As I’m writing this, votes are still being counted in several states, including Pennsylvania. Georgia officials have just announced a recount will be needed as the results there are too close for an official call.

With that in mind, we may not have a decision on our nation’s next president by the time this column is published, or even by the time you are reading it. There may not be a decision by early next week, for that matter.

In reality, while not common, it’s also not an unusual situation, despite the imagery the United States has been able to project for much of modern history.

Let’s remember that the 2000 election between George W. Bush and Al Gore wasn’t decided for 35 days. That length was the result of issues with the types of ballots used in some states, as well as Gore’s request for a manual recount of the votes before he would concede.

In 1824, when we weren’t necessarily tied down to the idea of a formalized two-party system, the electoral votes were split among four individuals — Andrew Jackson, John Quincy Adams, William Crawford and Henry Clay — with no one having the majority. With that, the decision went to the House of Representatives. After some politicking, along with allegations of corruption, the vote went to Adams.

In 1800, when the election was actually held during parts of both October and November (times were much different then), the electoral ballots weren’t opened until the following February, revealing a tie vote between Thomas Jefferson and Aaron Burr. The House of Representatives took more than a week, voting 36 times, in an attempt to break the tie, eventually going with Jackson. Burr became vice president because, at the time, the Constitution stipulated that post went to the runner-up.

We also must not forget 1876, when the nation waited four months to learn the results. You might want to look that one up and compare it to this year’s events.

In 1916, votes were tallied for a full week after the Nov. 7 election before it was decided Woodrow Wilson had won. His opponent, Charles Evan Hughes, formally conceded Nov. 22.

Elections are never a one-day event. Most of the time, they are broken down into at least three distinct phases, more if you take into account the campaign activity prior to any actual voting.

The main areas of an election, though, from a voter’s perspective are the actual process of voting, the activities of election day and the process of counting the votes.

In today’s culture of instant gratification and a constant flow of information, though, we’ve come to believe everything is decided in just a few hours.

Even local elections are not officially decided in this manner.
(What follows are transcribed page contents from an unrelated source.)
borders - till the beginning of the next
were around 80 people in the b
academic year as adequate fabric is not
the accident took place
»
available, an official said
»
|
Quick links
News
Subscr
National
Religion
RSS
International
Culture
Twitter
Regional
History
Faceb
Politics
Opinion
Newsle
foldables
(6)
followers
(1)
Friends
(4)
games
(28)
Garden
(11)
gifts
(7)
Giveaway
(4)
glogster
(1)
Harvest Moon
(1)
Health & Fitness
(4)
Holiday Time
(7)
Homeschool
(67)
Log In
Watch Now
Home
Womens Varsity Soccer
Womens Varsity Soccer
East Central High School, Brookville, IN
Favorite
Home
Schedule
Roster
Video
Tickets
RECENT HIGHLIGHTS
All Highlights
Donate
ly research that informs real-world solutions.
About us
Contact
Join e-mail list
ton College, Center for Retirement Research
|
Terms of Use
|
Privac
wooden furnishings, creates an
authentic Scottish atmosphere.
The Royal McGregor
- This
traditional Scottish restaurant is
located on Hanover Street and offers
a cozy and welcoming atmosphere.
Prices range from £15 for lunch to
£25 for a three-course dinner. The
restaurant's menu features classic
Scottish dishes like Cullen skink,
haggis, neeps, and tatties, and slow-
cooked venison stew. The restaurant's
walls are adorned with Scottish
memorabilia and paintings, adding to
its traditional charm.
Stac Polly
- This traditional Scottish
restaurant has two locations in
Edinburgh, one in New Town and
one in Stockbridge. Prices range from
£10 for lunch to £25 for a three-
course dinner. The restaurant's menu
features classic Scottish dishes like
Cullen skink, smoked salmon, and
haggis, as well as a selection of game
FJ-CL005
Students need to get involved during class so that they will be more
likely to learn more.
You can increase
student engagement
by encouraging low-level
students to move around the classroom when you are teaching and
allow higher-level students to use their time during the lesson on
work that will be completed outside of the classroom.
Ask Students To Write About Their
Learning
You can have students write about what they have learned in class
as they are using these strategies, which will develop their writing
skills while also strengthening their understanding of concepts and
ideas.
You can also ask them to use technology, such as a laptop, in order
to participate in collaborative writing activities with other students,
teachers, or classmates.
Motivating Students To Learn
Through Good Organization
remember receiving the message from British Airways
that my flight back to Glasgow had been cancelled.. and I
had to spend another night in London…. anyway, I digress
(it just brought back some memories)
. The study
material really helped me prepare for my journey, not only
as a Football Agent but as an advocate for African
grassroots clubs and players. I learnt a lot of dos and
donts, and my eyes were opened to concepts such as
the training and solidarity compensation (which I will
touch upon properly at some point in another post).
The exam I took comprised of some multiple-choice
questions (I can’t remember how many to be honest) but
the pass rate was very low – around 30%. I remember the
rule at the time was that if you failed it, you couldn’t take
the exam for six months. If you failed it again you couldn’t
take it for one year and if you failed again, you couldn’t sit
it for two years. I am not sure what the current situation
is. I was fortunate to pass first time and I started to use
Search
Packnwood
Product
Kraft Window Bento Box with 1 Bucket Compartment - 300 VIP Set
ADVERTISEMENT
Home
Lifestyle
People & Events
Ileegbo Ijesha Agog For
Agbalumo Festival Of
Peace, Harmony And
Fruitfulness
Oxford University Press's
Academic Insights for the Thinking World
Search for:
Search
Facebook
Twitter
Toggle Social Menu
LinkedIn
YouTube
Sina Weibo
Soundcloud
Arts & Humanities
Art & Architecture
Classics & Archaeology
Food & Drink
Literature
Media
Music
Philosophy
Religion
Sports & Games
You might have all of the votes cast and even tabulated, but none of it is official until a canvassing board is formed to review the ballots and totals, and the governing body certifies the results.

We make it seem simple, but it is a complicated system, made even more complicated by current events and the political rhetoric across the nation as part of this year’s election.

At some point, a decision will be made. I’m sure there will be a lot of people upset no matter the outcome. There may be more legal challenges. There probably will be some social unrest. But, eventually, there will need to be acceptance. After all, it’s only four more years until the next election.